Turan şöyle devam etti:

“Paranın değerini korumak, parasal ve finansal istikrarı sağlamak görevi, merkez bankalarına verilmiştir. Merkez bankaları ekonomi yönetiminin merkezinde yer alırlar. Fiyat istikrarını sağlamak, mali sistemin sistemik risklerini kontrol altında tutmak ve ödeme sistemlerinin kesintisiz işleyişini gözetmek üzere çalışırlar. Merkez bankalarının bu fonksiyonları büyüme, istihdam ve refah artışı için, yaşamsal önemdedir.

Önümüzdeki dönemde Merkez Bankamızın, kurumsal bağımsızlıkla birlikte bu misyonunu yerine getireceğini görmek, en büyük dileğimiz.

Fiyat istikrarının acilen sağlanması konusu, Türkiye’nin rekabet gücünün artırılması ihtiyacının ihmal edilmesine yol açmamalı. Türkiye ekonomisinin tek meselesi, enflasyon ve faiz politikası değil. Ülkemiz uzun yıllardır ekonomik yapısında gerekli dönüşümü sağlayamadı. Ekonomi politikası olarak hep para ve finans politikalarına biraz da, dış ticaret politikasına başvuruldu. Ama ekonomi deyince sadece konjonktürü hedefleyen politikaları anlamamalıyız. Umuyorum ki para politikalarında başarıyı yakalarız. Makroekonomik istikrarı kısa sürede sağlayıp, artık para politikasını konuşmaktan vazgeçeriz. Böylece asıl konuşmamız gereken konuya yoğunlaşabiliriz. Ekonomik yapıyı dönüştürmeye ve rekabet gücünü artırmaya başlayabiliriz.”

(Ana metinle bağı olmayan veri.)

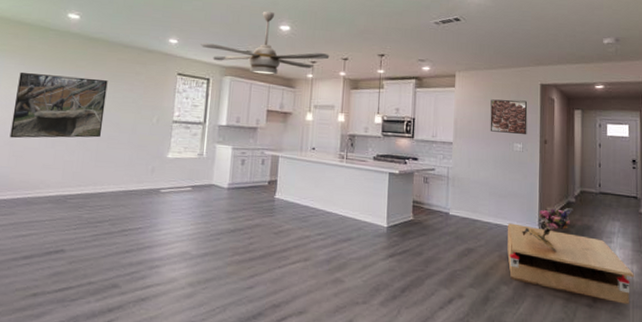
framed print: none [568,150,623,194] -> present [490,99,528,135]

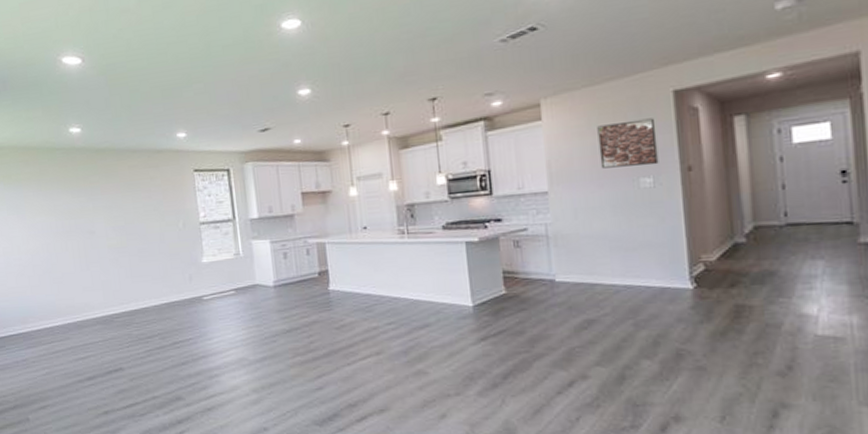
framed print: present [9,72,108,139] -> none [39,192,131,266]
ceiling fan: present [201,11,330,75] -> none [211,75,366,154]
coffee table: present [507,223,634,304] -> none [641,281,855,368]
bouquet: present [521,207,573,251] -> none [663,250,744,310]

Tuncay Özilhan: Türkiye ekonomisinin sorunları çözümsüz değil

TÜSİAD, Hazine ve Maliye Bakanı Mehmet Şimşek ile görüşmesinde son dönem gelişmeler ile ilgili sunum yaptı. TÜSİAD Yüksek İstişare Konseyi’nde konuşma yapan Tuncay Özilhan, “Sayın Mehmet Şimşek ile TÜSİAD yönetimi olarak bir araya geldik. Ekonomi yönetimi ile ilgili tespitlerimizi sayın Bakan ile paylaştık ve çok açık ve samimi bir toplantı gerçekleştirdik. Türkiye ekonomisi ikiz açık yaşıyor ancak sorunlarımız çözümsüz değil” ifadelerini kullandı.

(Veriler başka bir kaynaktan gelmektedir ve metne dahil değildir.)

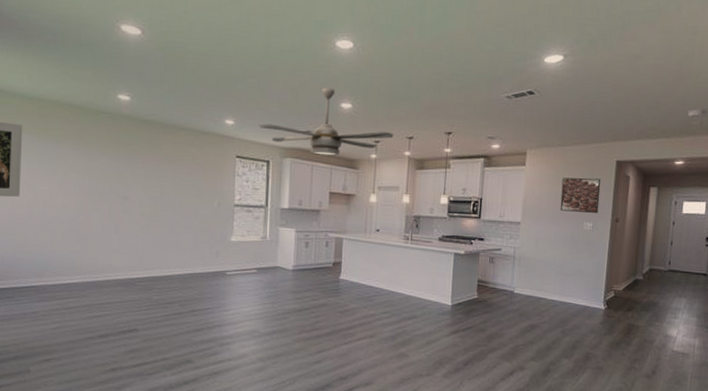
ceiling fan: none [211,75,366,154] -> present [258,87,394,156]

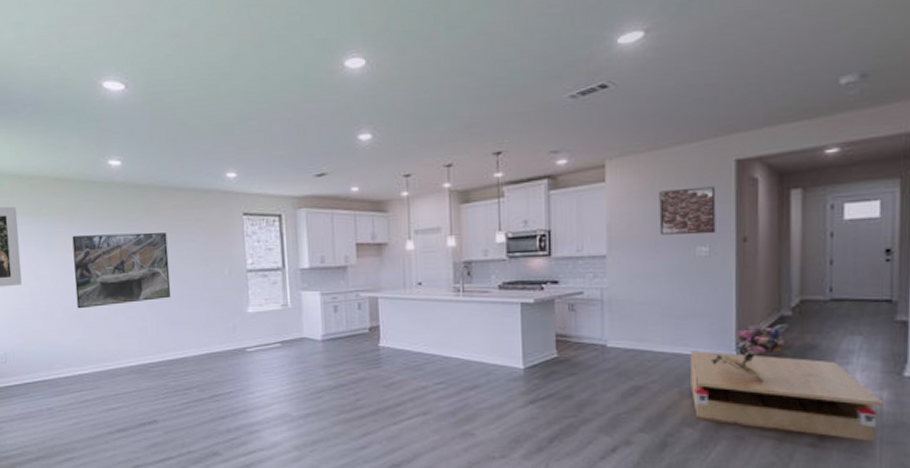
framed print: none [72,157,166,224] -> present [72,232,171,309]
ceiling fan: present [258,87,394,156] -> none [264,118,428,201]
coffee table: none [570,300,696,375] -> present [689,350,884,441]
bouquet: none [585,285,640,327] -> present [710,323,789,381]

Türk Sanayicileri ve İş İnsanları Derneği (TÜSİAD) Yüksek İstişare Konseyi gerçekleştirildi. Konsey öncesinde Hazine ve Maliye Bakanı Mehmet Şimşek ile bir araya gelerek Türkiye’nin ekonomi politikalarının anlık durumu ve gelecek politikaları ile ilgili Bakan Şimşek’e sunum yaptıklarını açıklayan TÜSİAD Yüksek İstişare Konseyi Başkanı Tuncay Özilhan, “Çok açık ve samimi bir toplantı gerçekleştirdik. Türkiye ekonomisi ikiz açık yaşıyor ancak sorunlarımız çözümsüz değil” şeklinde konuştu.

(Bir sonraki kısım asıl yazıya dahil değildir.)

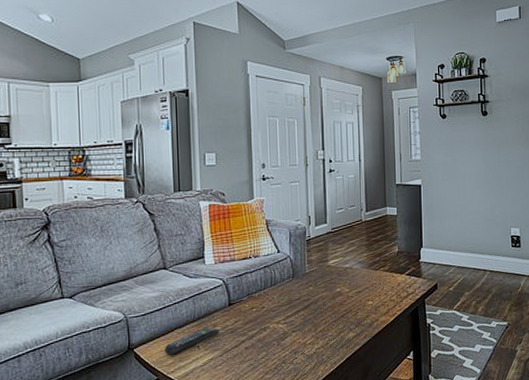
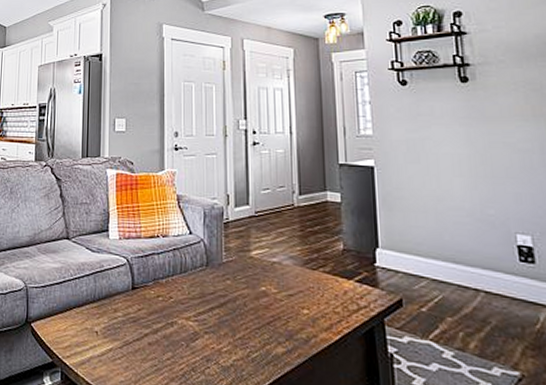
remote control: present [164,327,220,355] -> none [61,310,121,337]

“Hızlı büyüme trendine gireceğini temenni ediyoruz”Politika faizlerinin düşüklüğüne rağmen yatırımların Türkiye’ye gelmediğine dikkat çeken Özilhan, “Yeni ekonomi yönetimi ile ekonomik istikrarın kısa sürede temin edilmesi ve ekonominin hızlı bir büyüme trendine girmesini temenni ediyoruz. Merkez Bankası başta olmak üzere piyasalara güven veren atamaların yapılması ve hayata geçirilecek yeni reformlarla birlikte bu büyümenin gerçekleşebilecek adımlarının atılabileceğine inanıyoruz” ifadelerini kullandı.“Yatırımların yeniden canlanması gerekiyor”Türkiye’de girişimci sayısının çok yüksek olduğunu vurgulayan Tuncay Özilhan, “Böyle rekabet ortamı gelişkin, iş yapması güçlü ülkelerde piyasaya müdahaleci yönetim sonuç vermiyor. Zaten Türkiye’de hiçbir zaman Çin’de, Sovyetler Birliği’nde olduğu gibi sürekli ve ekonominin her alanına yayılan bir devletçi ekonomi modeli görülmedi.

Piyasa modelinde devlet piyasa dengelerini şekillendirmek için selektif olarak müdahale etmez ancak sektöre yön verecek verileri derler, analizler yapar, piyasa aksaklıklarının önüne geçecek uygulamalar yapar ancak piyasa arz ve talep doğrultusunda belirlenir. Maliye politikaları, sosyal politikalar, üretim ve dış ticaret politikaları kullanılır. Alınacak bu önlemler ile yatırımları yeniden canlandırmamız gerekiyor” açıklamasını yaptı.

“Cari açığı azaltmanın yöntemi TL’nin güçlenmesi değil”

TL’nin değer kazanmasının tek başına cari açığı düşürmeye yetmeyeceğini vurgulayan TÜSİAD YİK Başkanı Özilhan, “Hem cari açığı azaltmanın hem de enflasyonla mücadelenin en büyük çözümü üretim ve tasarruf artışıdır. Bunu artırmadan tüketimi artırmanın cari açığı da artırdığı gözlemlenmiştir. Daha fazla üretmeli ve yatırım yapmalıyız. Üretimi ve yatırımı artırmak için öncelikle makroekonomik istikrarı sağlamak gerekiyor. Makroekonomik istikrarı sağlayarak, enflasyonla mücadeleyi güçlendirmek gerekiyor. Ancak enflasyonla mücadele TL’ye değer kazandırmaktan geçmiyor. TL değer kazandıkça dış ticaret açığı artıyor ve ihracat olumsuz etkileniyor. TL’de ortaya çıkması muhtemel değerlenmenin önünü almak, dövizi piyasada bırakmak yerine zaten zayıflamış olan Merkez Bankası rezervlerini tahkik etmekten geçiyor” dedi.

“Gümrük birliği müzakerelerine başlanmalı”

Özel sektörün müzakereleri beklediğinin vurgusunu yapan Tuncay Özilhan şu ifadeleri kullandı: “Türkiye’nin küresel politikalarda hani konumda yer alacağı o ülkenin ekonomik politikasını da belirler. Hem bölge ülkeleriyle hem de küresel güçlerle ilişkiler buna göre belirlenmeli. Avrupa’nın dijital ve yeni dönüşüm projelerinin dışında kalmayı düşünemeyiz. Özel sektörümüzün ısrarla beklediği gümrük birliğinin düzenlenmesi için müzakerelerin önünü bir an önce açabiliriz diye düşünüyoruz. Uluslararası kabul gören sınanmış politikaları kararlılıkla uygulayarak bugünleri el birliğiyle aşacağımıza inanıyoruz” dedi.